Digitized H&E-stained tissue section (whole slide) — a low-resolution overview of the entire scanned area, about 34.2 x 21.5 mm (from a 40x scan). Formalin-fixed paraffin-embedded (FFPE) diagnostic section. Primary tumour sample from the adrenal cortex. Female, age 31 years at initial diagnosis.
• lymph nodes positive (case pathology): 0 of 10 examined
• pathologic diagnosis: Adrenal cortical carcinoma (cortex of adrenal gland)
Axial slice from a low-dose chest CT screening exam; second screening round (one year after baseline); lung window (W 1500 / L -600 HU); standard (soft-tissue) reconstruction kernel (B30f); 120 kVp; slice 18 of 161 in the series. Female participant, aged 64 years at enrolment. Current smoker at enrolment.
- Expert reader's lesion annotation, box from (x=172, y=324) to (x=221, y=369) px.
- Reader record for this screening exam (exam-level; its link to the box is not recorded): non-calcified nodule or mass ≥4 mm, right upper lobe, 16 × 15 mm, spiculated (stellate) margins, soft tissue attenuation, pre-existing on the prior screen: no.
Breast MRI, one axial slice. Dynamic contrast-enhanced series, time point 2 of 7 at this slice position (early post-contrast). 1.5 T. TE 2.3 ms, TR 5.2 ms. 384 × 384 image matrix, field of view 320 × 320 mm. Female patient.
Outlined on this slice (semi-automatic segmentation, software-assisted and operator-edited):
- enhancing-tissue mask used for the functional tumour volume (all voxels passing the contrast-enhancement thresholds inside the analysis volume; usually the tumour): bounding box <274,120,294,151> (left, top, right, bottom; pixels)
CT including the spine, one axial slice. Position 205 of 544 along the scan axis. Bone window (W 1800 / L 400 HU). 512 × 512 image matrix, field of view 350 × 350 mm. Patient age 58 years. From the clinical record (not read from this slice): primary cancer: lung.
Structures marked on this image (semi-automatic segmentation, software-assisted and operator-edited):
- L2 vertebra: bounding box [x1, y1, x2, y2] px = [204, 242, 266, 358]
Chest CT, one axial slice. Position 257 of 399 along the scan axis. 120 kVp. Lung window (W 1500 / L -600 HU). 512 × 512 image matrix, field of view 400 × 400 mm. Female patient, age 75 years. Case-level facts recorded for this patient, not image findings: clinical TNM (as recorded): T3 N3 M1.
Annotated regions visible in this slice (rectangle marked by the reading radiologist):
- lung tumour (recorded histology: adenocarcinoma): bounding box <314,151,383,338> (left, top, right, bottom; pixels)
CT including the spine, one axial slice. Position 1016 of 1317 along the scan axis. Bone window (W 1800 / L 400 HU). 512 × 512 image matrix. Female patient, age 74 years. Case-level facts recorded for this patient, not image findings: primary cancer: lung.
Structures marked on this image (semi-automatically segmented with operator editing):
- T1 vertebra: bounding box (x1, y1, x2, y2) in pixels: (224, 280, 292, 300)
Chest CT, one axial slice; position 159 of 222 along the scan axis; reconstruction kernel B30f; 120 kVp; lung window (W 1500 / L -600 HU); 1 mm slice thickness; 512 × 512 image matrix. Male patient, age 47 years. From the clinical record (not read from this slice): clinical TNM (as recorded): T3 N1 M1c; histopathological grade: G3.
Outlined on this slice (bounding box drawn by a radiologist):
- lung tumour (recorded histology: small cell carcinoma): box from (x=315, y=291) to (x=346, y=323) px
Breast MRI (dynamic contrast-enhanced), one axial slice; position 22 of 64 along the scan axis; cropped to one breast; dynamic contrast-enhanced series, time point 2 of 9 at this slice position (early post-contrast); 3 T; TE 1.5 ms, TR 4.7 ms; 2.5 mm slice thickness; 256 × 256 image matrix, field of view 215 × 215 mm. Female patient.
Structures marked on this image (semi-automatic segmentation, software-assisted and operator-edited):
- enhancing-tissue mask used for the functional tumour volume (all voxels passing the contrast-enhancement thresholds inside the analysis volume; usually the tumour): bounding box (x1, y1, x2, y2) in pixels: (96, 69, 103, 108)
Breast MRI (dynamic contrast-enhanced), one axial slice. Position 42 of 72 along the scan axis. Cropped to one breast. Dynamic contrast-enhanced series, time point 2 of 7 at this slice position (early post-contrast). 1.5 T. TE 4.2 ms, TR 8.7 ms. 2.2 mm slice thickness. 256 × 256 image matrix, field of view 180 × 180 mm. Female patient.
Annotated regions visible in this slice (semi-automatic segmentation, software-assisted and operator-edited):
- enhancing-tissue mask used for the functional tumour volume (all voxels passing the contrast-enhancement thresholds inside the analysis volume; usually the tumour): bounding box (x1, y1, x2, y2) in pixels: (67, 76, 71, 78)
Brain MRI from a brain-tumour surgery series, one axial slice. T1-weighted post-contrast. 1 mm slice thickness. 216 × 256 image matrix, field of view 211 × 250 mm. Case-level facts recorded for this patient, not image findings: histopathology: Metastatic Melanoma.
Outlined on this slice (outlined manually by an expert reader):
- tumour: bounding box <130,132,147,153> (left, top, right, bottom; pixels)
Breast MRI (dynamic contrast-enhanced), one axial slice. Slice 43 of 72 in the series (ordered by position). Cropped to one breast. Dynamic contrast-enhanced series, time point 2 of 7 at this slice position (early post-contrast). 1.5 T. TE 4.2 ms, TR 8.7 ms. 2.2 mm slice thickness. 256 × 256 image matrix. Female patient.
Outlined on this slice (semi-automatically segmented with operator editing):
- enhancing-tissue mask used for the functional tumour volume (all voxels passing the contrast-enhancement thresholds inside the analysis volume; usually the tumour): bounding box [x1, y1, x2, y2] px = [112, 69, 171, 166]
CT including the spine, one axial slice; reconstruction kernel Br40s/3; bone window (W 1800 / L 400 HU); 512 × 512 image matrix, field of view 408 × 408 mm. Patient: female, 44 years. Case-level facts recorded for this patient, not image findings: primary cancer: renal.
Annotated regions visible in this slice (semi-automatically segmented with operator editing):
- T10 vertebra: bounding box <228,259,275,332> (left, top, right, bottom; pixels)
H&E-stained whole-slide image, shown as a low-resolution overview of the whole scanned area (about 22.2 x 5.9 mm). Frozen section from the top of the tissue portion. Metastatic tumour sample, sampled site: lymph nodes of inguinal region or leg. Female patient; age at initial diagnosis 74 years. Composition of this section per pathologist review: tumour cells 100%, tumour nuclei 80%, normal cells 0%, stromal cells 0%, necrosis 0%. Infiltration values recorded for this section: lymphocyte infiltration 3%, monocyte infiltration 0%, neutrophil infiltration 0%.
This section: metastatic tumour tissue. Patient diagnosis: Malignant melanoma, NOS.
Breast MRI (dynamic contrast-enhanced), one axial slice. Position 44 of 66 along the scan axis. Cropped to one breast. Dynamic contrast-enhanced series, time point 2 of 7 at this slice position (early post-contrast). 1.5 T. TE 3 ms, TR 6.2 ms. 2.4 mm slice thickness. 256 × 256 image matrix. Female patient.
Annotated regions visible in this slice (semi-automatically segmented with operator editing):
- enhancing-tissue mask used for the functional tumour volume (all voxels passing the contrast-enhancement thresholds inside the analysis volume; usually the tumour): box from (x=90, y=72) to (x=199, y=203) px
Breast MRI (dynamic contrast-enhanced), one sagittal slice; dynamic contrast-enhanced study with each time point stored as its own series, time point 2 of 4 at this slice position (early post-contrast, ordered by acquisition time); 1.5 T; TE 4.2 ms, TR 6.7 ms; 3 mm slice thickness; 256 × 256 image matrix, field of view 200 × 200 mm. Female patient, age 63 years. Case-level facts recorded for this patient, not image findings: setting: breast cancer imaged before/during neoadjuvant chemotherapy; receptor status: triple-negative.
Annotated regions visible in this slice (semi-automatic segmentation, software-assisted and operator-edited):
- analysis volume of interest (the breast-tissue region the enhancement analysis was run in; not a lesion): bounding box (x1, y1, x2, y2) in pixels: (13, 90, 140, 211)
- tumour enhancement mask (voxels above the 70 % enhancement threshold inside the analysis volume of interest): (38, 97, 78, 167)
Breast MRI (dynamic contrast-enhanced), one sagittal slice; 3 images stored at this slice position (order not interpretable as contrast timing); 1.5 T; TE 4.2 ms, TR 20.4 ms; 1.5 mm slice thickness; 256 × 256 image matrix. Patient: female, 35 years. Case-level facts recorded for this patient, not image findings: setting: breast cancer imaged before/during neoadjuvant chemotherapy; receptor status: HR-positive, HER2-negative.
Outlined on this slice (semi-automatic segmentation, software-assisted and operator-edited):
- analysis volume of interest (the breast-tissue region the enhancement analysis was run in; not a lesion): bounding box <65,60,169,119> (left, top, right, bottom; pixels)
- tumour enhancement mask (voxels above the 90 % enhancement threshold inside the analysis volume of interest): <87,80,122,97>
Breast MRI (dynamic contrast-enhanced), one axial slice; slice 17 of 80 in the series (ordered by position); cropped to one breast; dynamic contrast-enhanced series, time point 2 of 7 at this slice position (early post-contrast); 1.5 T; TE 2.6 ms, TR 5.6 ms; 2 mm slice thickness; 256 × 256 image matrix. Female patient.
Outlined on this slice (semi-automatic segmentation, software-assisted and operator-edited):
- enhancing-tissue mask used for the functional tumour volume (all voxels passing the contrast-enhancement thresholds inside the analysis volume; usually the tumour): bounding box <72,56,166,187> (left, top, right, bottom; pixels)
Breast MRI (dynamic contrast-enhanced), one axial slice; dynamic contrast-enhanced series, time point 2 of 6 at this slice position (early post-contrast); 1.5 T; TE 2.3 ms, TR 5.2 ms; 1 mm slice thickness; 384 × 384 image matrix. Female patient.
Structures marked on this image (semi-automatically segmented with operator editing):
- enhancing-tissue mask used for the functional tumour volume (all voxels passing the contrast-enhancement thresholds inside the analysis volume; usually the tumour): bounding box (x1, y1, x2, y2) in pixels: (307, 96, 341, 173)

* * * * * * *

Assignment: All lines from the first line of the listing above through the line containing "of adrenal gland)" are to be retyped exactly. Leave out any other line.

Response area:
Digitized H&E-stained tissue section (whole slide) — a low-resolution overview of the entire scanned area, about 34.2 x 21.5 mm (from a 40x scan). Formalin-fixed paraffin-embedded (FFPE) diagnostic section. Primary tumour sample from the adrenal cortex. Female, age 31 years at initial diagnosis.
• lymph nodes positive (case pathology): 0 of 10 examined
• pathologic diagnosis: Adrenal cortical carcinoma (cortex of adrenal gland)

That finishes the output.